Custom platinum earrings with 5.33 cts. t.w. Paraiba tourmaline and 170 round brilliant cut micro-pavé–set diamonds (0.70 ct. t.w.); price on request; Addessi Jewelers, Ridgefield, Conn.; 203-438-6549; addessijewelers.com
“The very wealthy are feeling more confident,” says Wayne Addessi, president and owner of Addessi Jewelers in Ridgefield, Conn. And he knows firsthand—having recently closed a deal on a pair of custom-made ocean-blue Paraiba earrings priced in the six figures. White gold and diamonds are the dominant combination in his bridal business—supplied by trusted vendors such as Asch/Grossbardt—but silver offers the price-point diversity he needs.
“In this economy, you’re either a Tiffany or a Target,” Addessi says, adding that his sales are either $16,000 or higher or scarcely more than $500. “The consensus is you’ve got to get to either side. The middle of the road is out of the question.”
Shannon Hartigan, store manager of Brown Goldsmiths & Co., in Freeport, Maine, has also seen folks gravitate toward the upper echelons of her inventory. “I have sold more pieces over $10,000 in the last five months than I did in all of 2010,” Hartigan says. However, she says she’s still hedging her bets with lower-priced materials like silver and vermeil.
“In this economy, you’re either a Tiffany or a Target. You’ve got to get to either side.”
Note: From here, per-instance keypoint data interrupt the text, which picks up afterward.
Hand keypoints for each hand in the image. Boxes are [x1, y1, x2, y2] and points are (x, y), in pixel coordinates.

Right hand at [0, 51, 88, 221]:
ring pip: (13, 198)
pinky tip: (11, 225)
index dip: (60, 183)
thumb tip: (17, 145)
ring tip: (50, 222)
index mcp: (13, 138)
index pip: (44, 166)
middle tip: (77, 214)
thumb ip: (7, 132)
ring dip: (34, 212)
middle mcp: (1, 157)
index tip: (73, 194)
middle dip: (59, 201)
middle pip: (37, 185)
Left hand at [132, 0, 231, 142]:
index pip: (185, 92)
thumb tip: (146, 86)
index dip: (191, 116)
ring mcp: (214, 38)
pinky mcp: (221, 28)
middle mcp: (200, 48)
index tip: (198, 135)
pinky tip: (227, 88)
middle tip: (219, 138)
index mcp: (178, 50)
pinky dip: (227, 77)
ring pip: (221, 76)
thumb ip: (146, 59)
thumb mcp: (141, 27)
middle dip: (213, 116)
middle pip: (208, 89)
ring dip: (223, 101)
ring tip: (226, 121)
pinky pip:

—Wayne Addessi, Addessi Jewelers
By all accounts, demand for fancy shaped diamonds and more substantial jewels has returned. (Hartigan, for example, recently sold two 3 ct. yellow diamonds.) But there’s a downside: In order to woo the clients, retailers need to have higher-ticket items on hand. “The pieces have to be in the store,” Hartigan says. “The young brides with the lighter-weight halos—they don’t necessarily have to have it in front of them. But in the $20,000 to $30,000 [range], they have to put it on and fall in love with it.”
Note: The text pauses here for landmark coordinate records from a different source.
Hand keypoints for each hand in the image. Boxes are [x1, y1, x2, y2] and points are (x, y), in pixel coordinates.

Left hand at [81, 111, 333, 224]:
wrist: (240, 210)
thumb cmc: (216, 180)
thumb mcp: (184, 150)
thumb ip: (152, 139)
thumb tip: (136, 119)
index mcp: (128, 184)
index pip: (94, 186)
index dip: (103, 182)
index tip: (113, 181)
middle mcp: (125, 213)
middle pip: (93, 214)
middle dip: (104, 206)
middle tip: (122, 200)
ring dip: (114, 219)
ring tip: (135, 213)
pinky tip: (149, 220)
Leigh Jewelers, in Vero Beach, Fla., is located in a resort area and caters to an older clientele, selling diamonds 2 cts. or larger by brands such as Julius Klein and Norman G. Silver. In 2011, owner Mark Leigh expanded his offerings, adding silver and Pandora beads to eliminate threshold resistance and entice younger customers. He also hired a goldsmith in order to make his store a full-service destination.
Patravi TravelTec GMT chronograph in stainless steel case on a calf-leather strap; $10,900; Carl F. Bucherer, Dayton, Ohio; 800-395-4306; carl-f-bucherer.com
“Between the silver and the service, it has created more business and exposure,” he says. He’s also invested heavily in a storewide renovation to hang on to one of his strongest vendors, Rolex, a business he expects will only increase. (Rolex reportedly dropped a number of dealers this year for failing to upgrade dingy stores.)
Marshall Varon, owner of Morgan’s Jewelers Inc., with two stores in California, is also a believer in the Swiss watch business, having doubled the space of his Rolex shop-in-shop. “The watch industry has exploded,” he says, naming Breitling, Chopard, Carl Bucherer, and Montblanc among the biggest draws. “I’m optimistic in general [about business], but I pray that the economy turns around. The whole world’s a mess.”
“The watch industry has exploded.”
—Marshall Varon, Morgan’s Jewelers Inc.
If JCK‘s informal poll is any indication, most jewelers did much better than just okay in 2011. Aside from putting together a spot-on assortment of inventory for 2012, however, many agreed they would like one more thing: a little help from the economy. “We have half the sales staff and have gotten back to full capacity,” Hartigan says. “We’re just working our tails off, to be quite honest with you.”